Get Permission from References:
Be sure to contact your references to let them know they will be receiving phone calls to verify your work history. Do not list someone as a reference unless you have their permission. You need to be sure that you are asking the appropriate people to write a letter of reference or to give you a verbal reference. You also need to know what the reference giver is going to say about you. To do that, review the type of positions you are applying for with the reference giver, so they can tailor their reference to fit your circumstances.
Who to Ask for a Reference:
Former bosses and parents you have babysat for make good references. So do college professors.
Make a List:
Create a listing of your references. The list of references should not be included in your resume. Rather, create a separate reference list. Have it ready to give to employers when you interview. Include three or four references, along with their job title, employer, and contact information.

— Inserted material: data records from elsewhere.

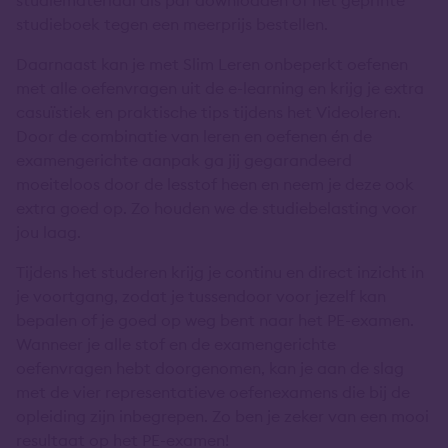
studieboek tegen een meerprijs bestellen.
Daarnaast kan je met Slim Leren onbeperkt oefenen
met alle oefenvragen uit de e-learning en krijg je extra
casuïstiek en praktische tips tijdens het Videoleren.
Door de combinatie van leren en oefenen én de
examengerichte aanpak ga jij gegarandeerd
moeiteloos door de lesstof heen en neem je deze ook
extra goed op. Zo houden we de studiebelasting voor
jou laag.
Tijdens het studeren krijg je continu en direct inzicht in
je voortgang, zodat je tussendoor voor jezelf kan
bepalen of je goed op weg bent naar het PE-examen.
Wanneer je alle stof en de examengerichte
oefenvragen hebt doorgenomen, kan je aan de slag
met de vier representatieve oefenexamens die bij de
opleiding zijn inbegrepen. Zo ben je zeker van een mooi
resultaat op het PE-examen!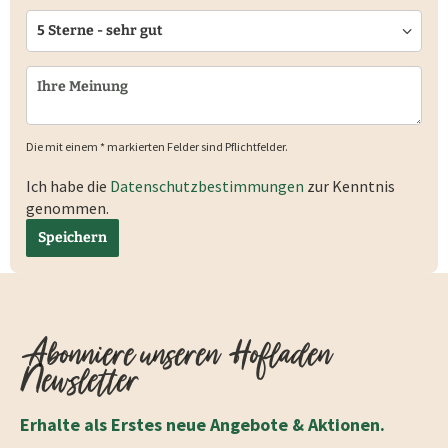
Die mit einem * markierten Felder sind Pflichtfelder.
Ich habe die
Datenschutzbestimmungen
zur Kenntnis
genommen.
Speichern
Abonniere unseren Hofladen
Newsletter
Erhalte als Erstes neue Angebote & Aktionen.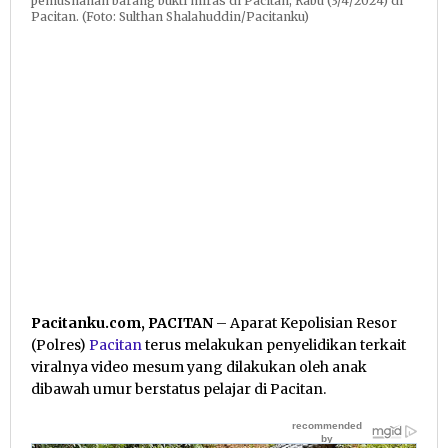
pemusnahan barang bukti miras di Pacitan, Rabu (3/4/2024) di
Pacitan. (Foto: Sulthan Shalahuddin/Pacitanku)
Pacitanku.com, PACITAN
– Aparat Kepolisian Resor
(Polres)
Pacitan
terus melakukan penyelidikan terkait
viralnya video mesum yang dilakukan oleh anak
dibawah umur berstatus pelajar di Pacitan.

If the employer asks you to email your references, paste the list into the body of any email letter, rather than sending an attachment.
Request a Reference Letter:
I have heard nannies should ask for written references from their employers at each job at performance evaluation time (annually or bi-annually). At the very least, you should ask for a written letter of reference every time you change employment. Make a point of asking for a reference letter from the parent. They won’t write the letter unless you ask them to do it.
Keep Your References Up-to-Date:
Let your references know where your job search stands. Tell them who might be calling for a reference. When you get a new job, don’t forget to send a thank you note to those who provided you with a reference.
Maintain your Network:
Maintaining your reference network with periodic phone calls or notes to get and give updates is important. Have an active network in place because you never know when you might need it.’
Requesting Permission to Call Your References:
A nanny agency or prospective employer should ask your permission before contacting your references. This is especially important if you are employed – you don’t want to surprise your current employer with a phone call checking your references. It’s perfectly acceptable to say that you are not comfortable with your current employer being contacted at the present time. However, do have a list of alternative references available.